Iowa Makes Fertile Battleground for Obama, Romney

NEW YORK ( TheStreet) -- "We'll be the last people on the planet to starve to death."

Rep. Steve King (R., Iowa) says this with a chuckle as he chats about the strength of Iowa's agricultural sector -- just one of many bright economic spots for the nine-year incumbent congressman to boast about.

It's a state that found resilience and growth during the Great Recession, and now enjoys an unemployment rate well below the national average along with a surging agricultural and manufacturing sector.

"This economic crisis didn't find Iowans highly leveraged, and we saw our agriculture commodity prices stay up there -- part of it was the really high energy prices we had at the same time -- and so we came through it building capital rather than watching a downward spiral," says King.

So why does President Barack Obama, who won the state by almost 10 percentage points in 2008, barely lead Mitt Romney in most major polls there?

"The economy nationally still isn't where it needs to get, so I think that's a little bit different than when you're running as a first-time candidate with a fresh approach," says Tom Henderson, Polk County, Iowa Democratic Party chairman. "You can be doing well as a state but you also want the nation to be doing well, because that gives you a feeling of security that it's not going to come visit you."

The latest U.S. economic data is mixed at best.

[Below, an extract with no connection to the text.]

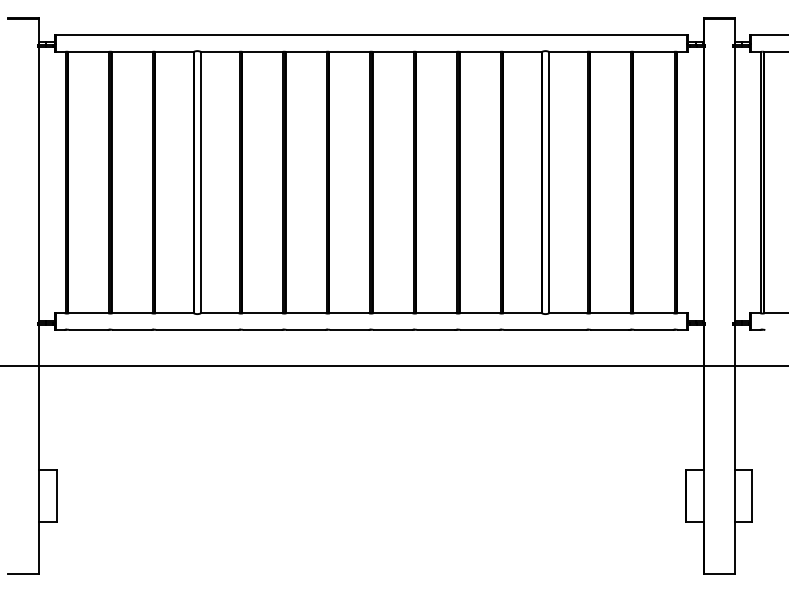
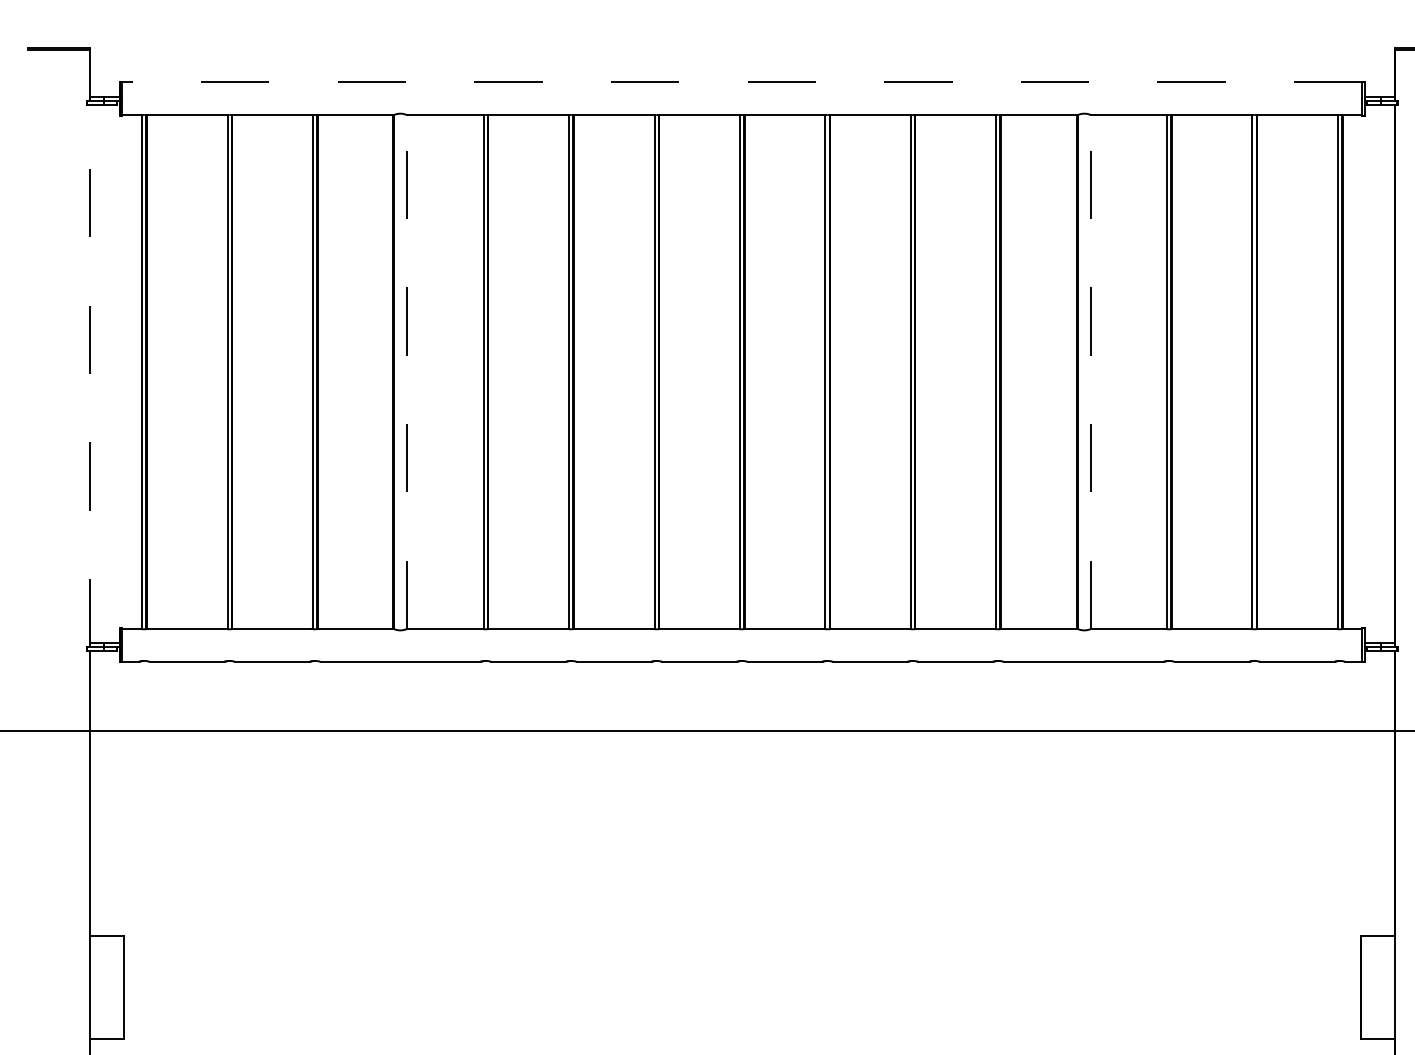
line: (371, 35) -> (742, 83), solid -> dashed
line: (200, 182) -> (406, 371), solid -> dashed
line: (548, 182) -> (1090, 371), solid -> dashed
line: (39, 184) -> (90, 375), solid -> dashed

Gross domestic product grew in the most recent quarter at a sluggish 1.9%; the June jobs report revealed that the country is adding jobs, but slowly, and activity in the manufacturing sector dipped last month into slight contraction for the first time since July 2009.

But if you simply narrowed in on Iowa's economy since 2008, you would have weathered Lehman Brothers, bailouts, the European debt crisis pretty nicely.

The jobless rate in Iowa is 5.1%, good enough for 7th in the country; unemployment claims are down 16.8% year over year; personal income was up 6.4% in 2011 from 2010; home sales are up 14.4% (based on general Midwest sales) and farmland values are up 27% against a year ago.